Ainda há pouco, como quem programa o despertador
com o toque das sete trombetas do apocalipse, anunciava o derrube de monumentos
(foi em ‘All That Matters is the Moments’, de “Afterlife”, dos seus The Comet
is Coming). Falava na voz de uma gente oprimida, à cata pelos recantos dos
castelos dos seus senhores de algo a que chamar seu, e parecia traçar um paralelo
com o destino de Ozymandias (Jeremy Irons) na lua Europa, em “Watchmen”, na HBO.
Mas Shabaka Hutchings pode dispensar a subscrição de séries – os noticiários bastam
para que se sinta indigitado.

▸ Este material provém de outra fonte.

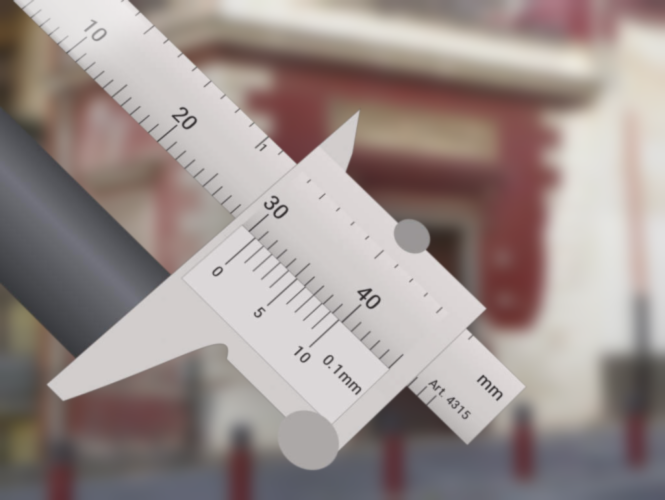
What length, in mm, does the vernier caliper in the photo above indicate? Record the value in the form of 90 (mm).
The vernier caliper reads 30.7 (mm)
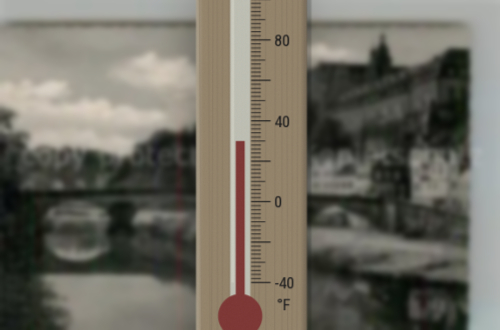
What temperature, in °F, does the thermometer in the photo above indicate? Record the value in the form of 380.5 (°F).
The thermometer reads 30 (°F)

Daí, este “We Are Sent Here by History”, em que
se descreve um país em chamas, livros atirados à fogueira, terra queimada – e o
que vem à memória é Malcolm X, a olhar para a televisão e a compor o poema
“Burn, Baby, Burn”, embora o dispositivo que tímida e tibiamente adota seja o
do jazz sul-africano, segundo promulgação de Dollar Brand, Basil Coetzee, Dudu
Pukwana, Pops Mohamed, Spirits Rejoice, Winston Ngozi, Tete Mbambisa, entre
outros.
Como Hugh Masekela, que reagia à engenharia social do Apartheid com “Home is Where the Music Is” enquanto, longe dali, nos EUA, mais ou menos na mesma altura, Gil Scott-Heron cantava: ‘Home is Where the Hatred Is’. Pouco depois, em 1975, Scott-Heron gravaria “From South Africa to South Carolina”, cruzando o oceano com a língua entaramelada pelo sangue e a voz embargada pelo fumo, e agora, por intermédio de McCraven, um antigo colaborador de Hutchings, é o seu fantasma que deambula por “We’re New Again”, criado a partir dos takes vocais de “I’m New Here” (2010), o derradeiro registo de Scott-Heron, antes de falecer, e pouco mais que a vinheta sonora do documentário que ficou então por fazer. Para distribuir o mal pelas aldeias, podia dar na Netflix.